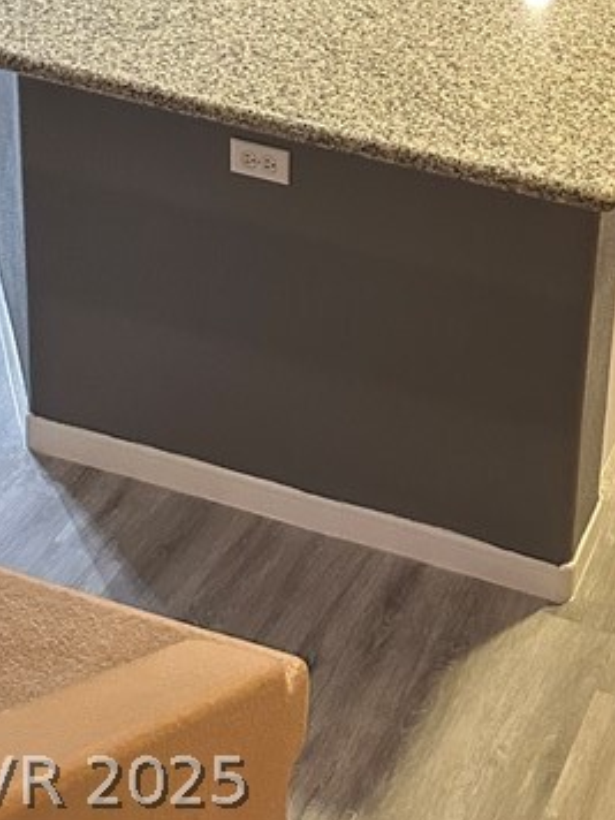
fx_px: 1635
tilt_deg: -18.1
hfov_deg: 19.6
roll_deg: -9.1
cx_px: 802
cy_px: -346
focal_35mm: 69
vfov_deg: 23.6
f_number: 1.78
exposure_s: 1/60
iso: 400
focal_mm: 6.86
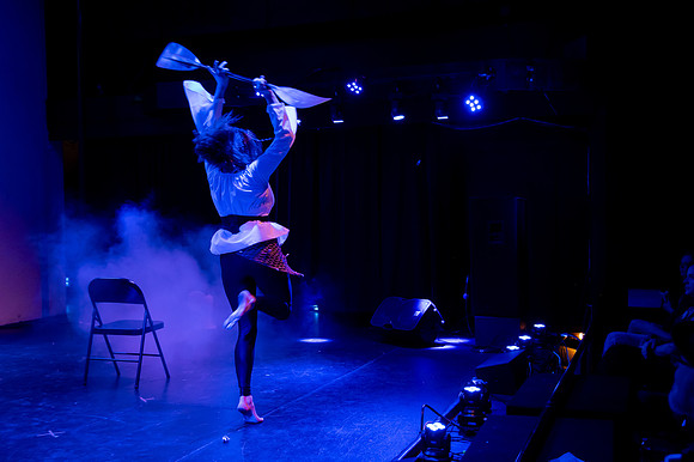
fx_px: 854
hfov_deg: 44.1
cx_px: 307
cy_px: 238
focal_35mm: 44
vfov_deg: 30.3
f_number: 4
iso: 4000
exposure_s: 1/160
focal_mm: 38
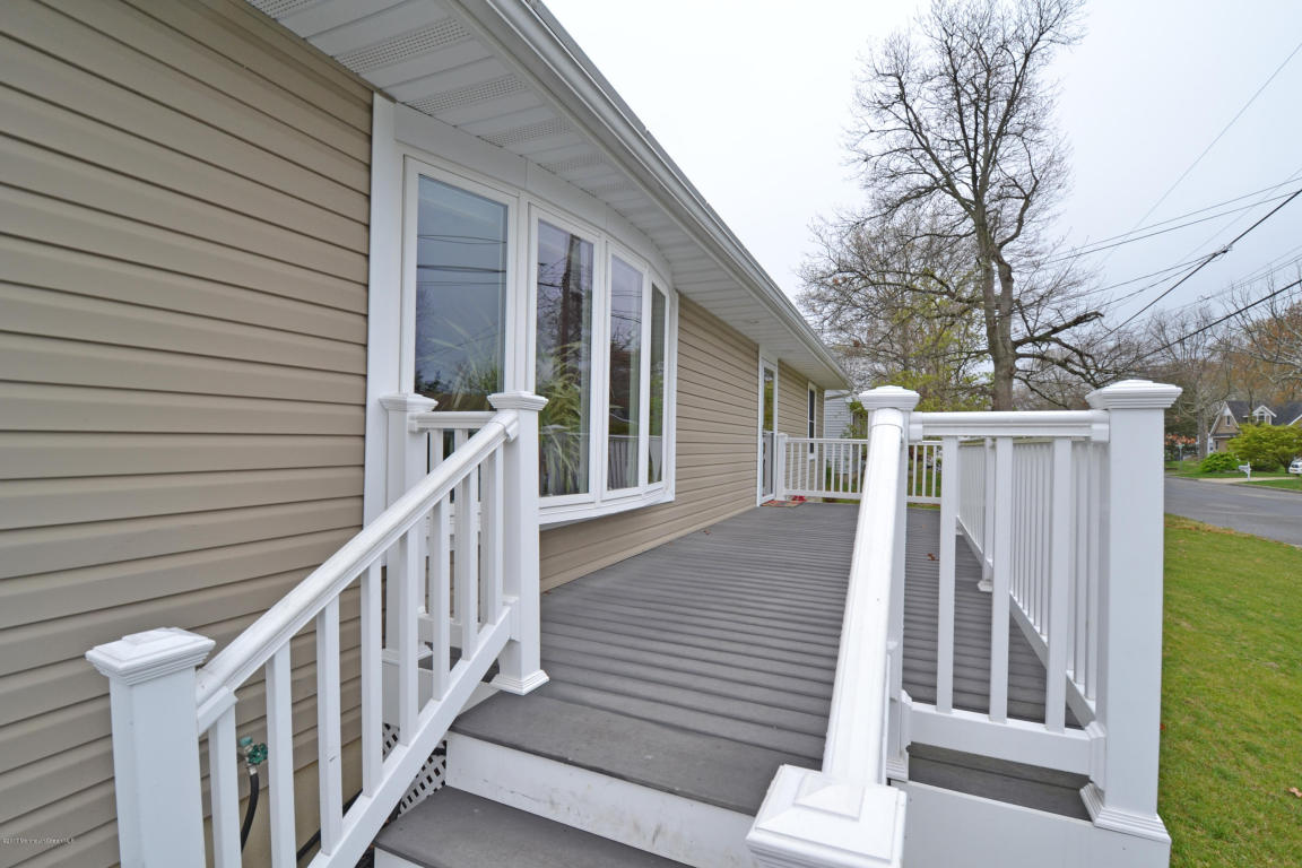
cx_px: 651
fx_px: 542
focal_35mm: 15
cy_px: 434
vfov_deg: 77.3
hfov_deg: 100.4
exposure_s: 1/125
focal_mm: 10
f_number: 7.1
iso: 100
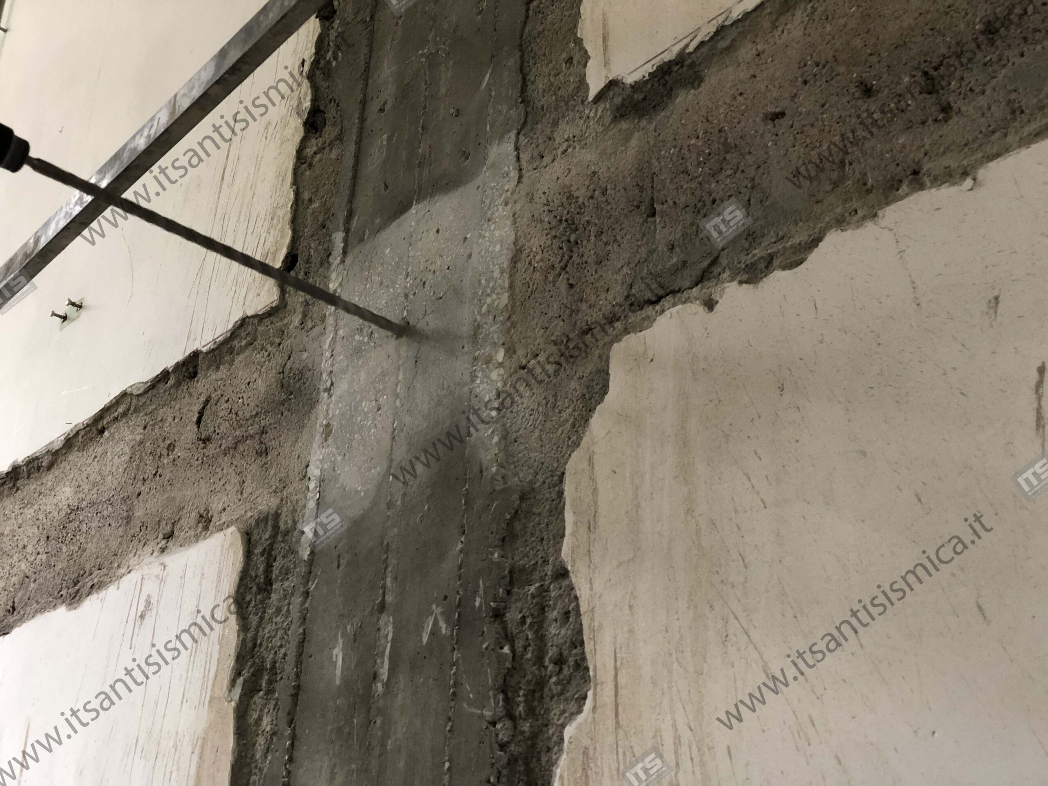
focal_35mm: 52
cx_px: 524
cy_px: 393
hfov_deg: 36.8
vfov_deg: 28.0
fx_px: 1574
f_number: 2.4
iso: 160
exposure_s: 1/30
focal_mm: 6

# Instruction
Pictures should be skipped, and the records retyped word for word.

# Response to this task
fx_px: 1635
tilt_deg: -18.1
hfov_deg: 19.6
roll_deg: -9.1
cx_px: 802
cy_px: -346
focal_35mm: 69
vfov_deg: 23.6
f_number: 1.78
exposure_s: 1/60
iso: 400
focal_mm: 6.86
fx_px: 854
hfov_deg: 44.1
cx_px: 307
cy_px: 238
focal_35mm: 44
vfov_deg: 30.3
f_number: 4
iso: 4000
exposure_s: 1/160
focal_mm: 38
cx_px: 651
fx_px: 542
focal_35mm: 15
cy_px: 434
vfov_deg: 77.3
hfov_deg: 100.4
exposure_s: 1/125
focal_mm: 10
f_number: 7.1
iso: 100
focal_35mm: 52
cx_px: 524
cy_px: 393
hfov_deg: 36.8
vfov_deg: 28.0
fx_px: 1574
f_number: 2.4
iso: 160
exposure_s: 1/30
focal_mm: 6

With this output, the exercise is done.